Oil output - No changes in OPEC output despite Bush appeal
Oil output - No changes in OPEC output despite Bush appeal

OPEC left unchanged its oil production ceiling today, snubbing US demands for an increase as the cartel focuses on supporting prices which have fallen 10%  since the start of the year.

'We all agreed to keep things as they are,' Nigeria's Minister of State for Energy, Odein Ajumogobia, said after the conclusion of OPEC's meeting in Vienna.

Saudi Arabia, the oil cartel's most influential member and the world's biggest producer of crude, said before the meeting that it saw no need to change official output of the Organisation of Petroleum Exporting Countries.

'Had there been a need to take any measures concerning supply  and demand, we would have taken them. But the current situation shows that the market fundamentals are sound,' Saudi Arabian Oil  Minister Ali al-Nuaimi told the pan-Arab daily Al-Hayat in an interview published today.
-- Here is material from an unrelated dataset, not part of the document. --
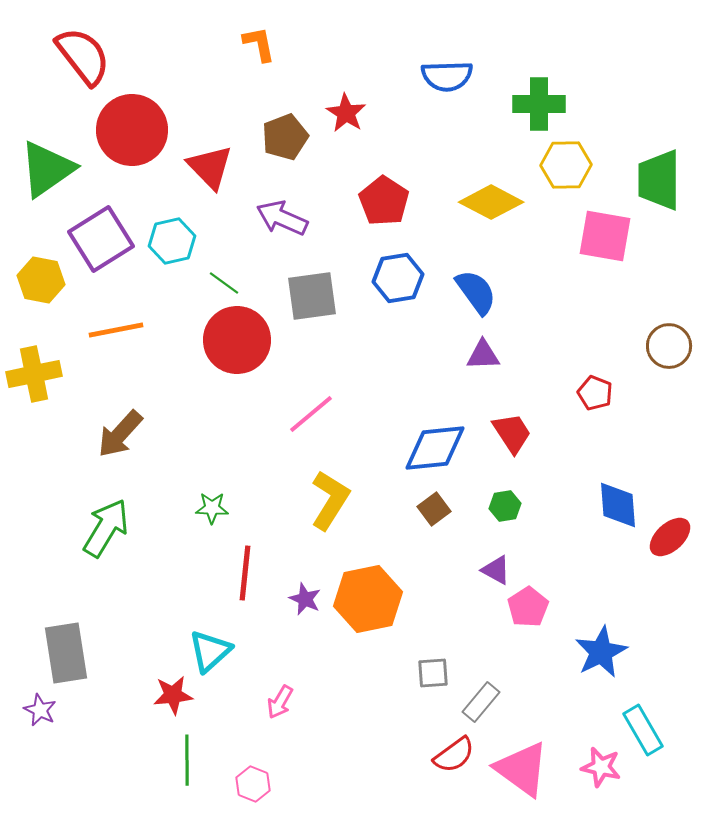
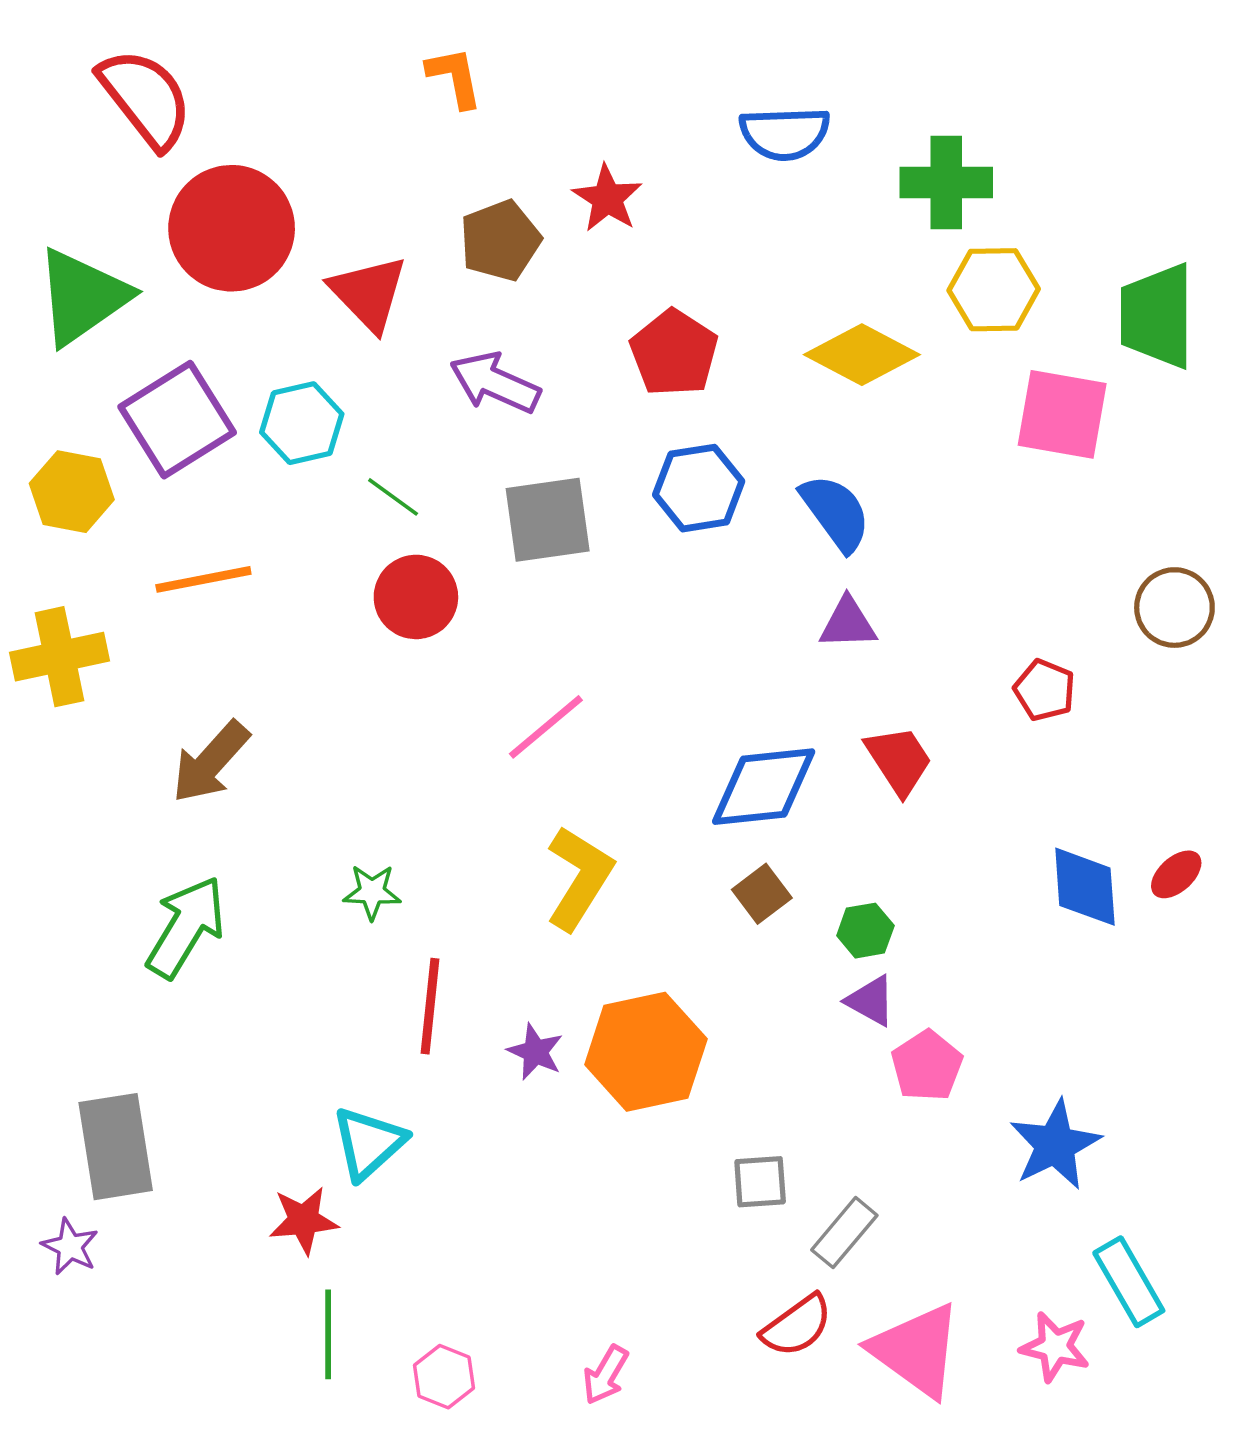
red circle: (237, 340) -> (416, 597), size x0.7
green hexagon: (505, 506) -> (865, 931), moved
red ellipse: (670, 537) -> (1176, 874), moved, size x0.7
pink arrow: (280, 702) -> (606, 1375), moved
OPEC, which pumps 40% of world oil, decided to keep official daily output at 29.67 million oil barrels. The freeze is a snub to the US after President  George W Bush recently urged OPEC to increase output to help bring down high oil prices that stunt economic growth and fuel inflation.

However, lower oil prices are not welcomed by crude producers as  their export income drops. Since striking a high above $100 a barrel at the start of the  year, the price of oil has slid owing to fears of a US recession and a global economic slowdown. But crude futures are still almost double the level of a year ago.

A US recession would dent demand for crude in the world's biggest energy market and send oil prices sliding further, OPEC fears.

New York's main oil futures contract, light sweet crude for  delivery in March, slumped $1.98 to $89.86 a barrel after OPEC's output decision. Brent crude was down $1.70 to $90.51. 

OPEC's meeting today was an EGM that was scheduled at the group's last official gathering on December 5 in Abu Dhabi.

OPEC had decided in December against increasing production, insisting that the market was well supplied and that high prices were caused by speculative activity, not a reaction to the demand and supply situation. The next OPEC meeting is due next month in Vienna.